• _ABOUT THIS EXERCISE_
From first line to last, give the records again word for word and omit the pictures.

• _EXERCISE DATA_

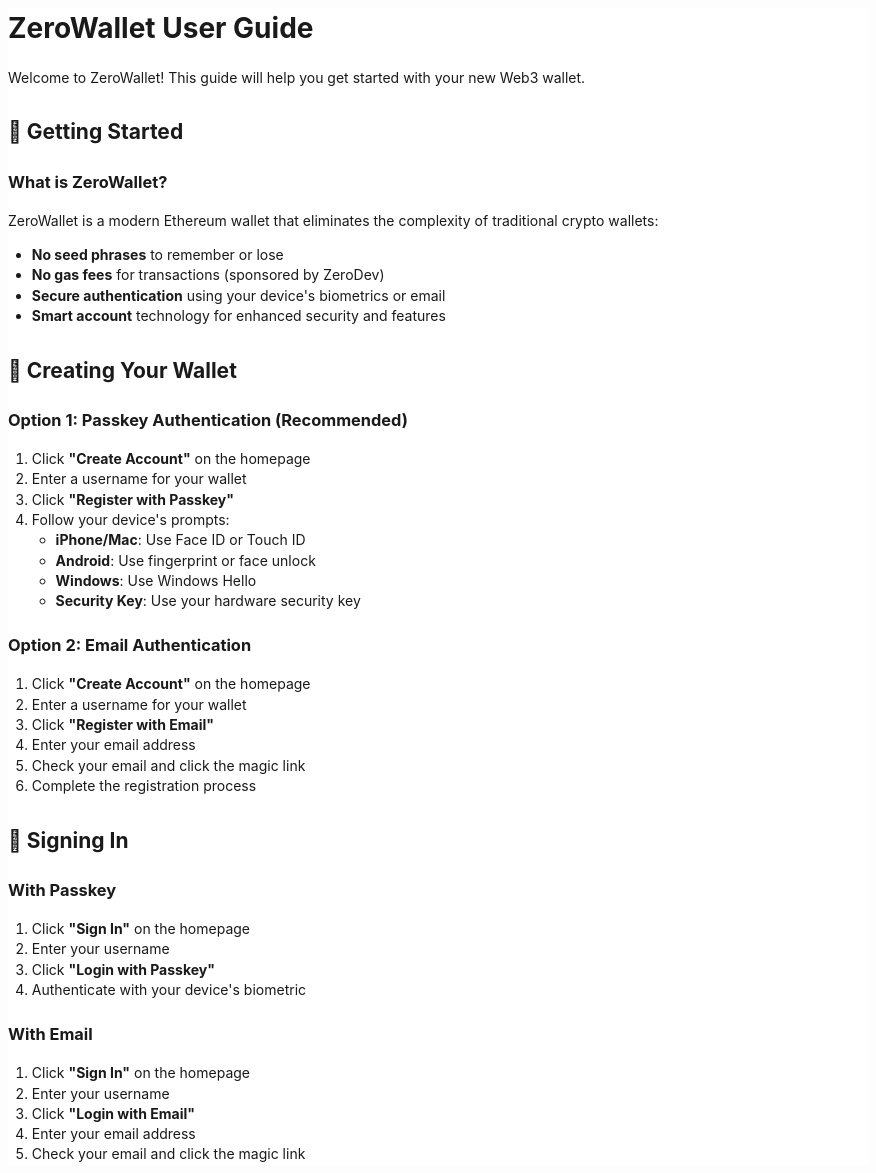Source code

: # ZeroWallet User Guide

Welcome to ZeroWallet! This guide will help you get started with your new Web3 wallet.

## 🚀 Getting Started

### What is ZeroWallet?
ZeroWallet is a modern Ethereum wallet that eliminates the complexity of traditional crypto wallets:
- **No seed phrases** to remember or lose
- **No gas fees** for transactions (sponsored by ZeroDev)
- **Secure authentication** using your device's biometrics or email
- **Smart account** technology for enhanced security and features

## 🔐 Creating Your Wallet

### Option 1: Passkey Authentication (Recommended)
1. Click **"Create Account"** on the homepage
2. Enter a username for your wallet
3. Click **"Register with Passkey"**
4. Follow your device's prompts:
   - **iPhone/Mac**: Use Face ID or Touch ID
   - **Android**: Use fingerprint or face unlock
   - **Windows**: Use Windows Hello
   - **Security Key**: Use your hardware security key

### Option 2: Email Authentication
1. Click **"Create Account"** on the homepage
2. Enter a username for your wallet
3. Click **"Register with Email"**
4. Enter your email address
5. Check your email and click the magic link
6. Complete the registration process

## 🔑 Signing In

### With Passkey
1. Click **"Sign In"** on the homepage
2. Enter your username
3. Click **"Login with Passkey"**
4. Authenticate with your device's biometric

### With Email
1. Click **"Sign In"** on the homepage
2. Enter your username
3. Click **"Login with Email"**
4. Enter your email address
5. Check your email and click the magic link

• _SOLUTION TO THE PROBLEM_
Source code

: # ZeroWallet User Guide

Welcome to ZeroWallet! This guide will help you get started with your new Web3 wallet.

## 🚀 Getting Started

### What is ZeroWallet?
ZeroWallet is a modern Ethereum wallet that eliminates the complexity of traditional crypto wallets:
- **No seed phrases** to remember or lose
- **No gas fees** for transactions (sponsored by ZeroDev)
- **Secure authentication** using your device's biometrics or email
- **Smart account** technology for enhanced security and features

## 🔐 Creating Your Wallet

### Option 1: Passkey Authentication (Recommended)
1. Click **"Create Account"** on the homepage
2. Enter a username for your wallet
3. Click **"Register with Passkey"**
4. Follow your device's prompts:
   - **iPhone/Mac**: Use Face ID or Touch ID
   - **Android**: Use fingerprint or face unlock
   - **Windows**: Use Windows Hello
   - **Security Key**: Use your hardware security key

### Option 2: Email Authentication
1. Click **"Create Account"** on the homepage
2. Enter a username for your wallet
3. Click **"Register with Email"**
4. Enter your email address
5. Check your email and click the magic link
6. Complete the registration process

## 🔑 Signing In

### With Passkey
1. Click **"Sign In"** on the homepage
2. Enter your username
3. Click **"Login with Passkey"**
4. Authenticate with your device's biometric

### With Email
1. Click **"Sign In"** on the homepage
2. Enter your username
3. Click **"Login with Email"**
4. Enter your email address
5. Check your email and click the magic link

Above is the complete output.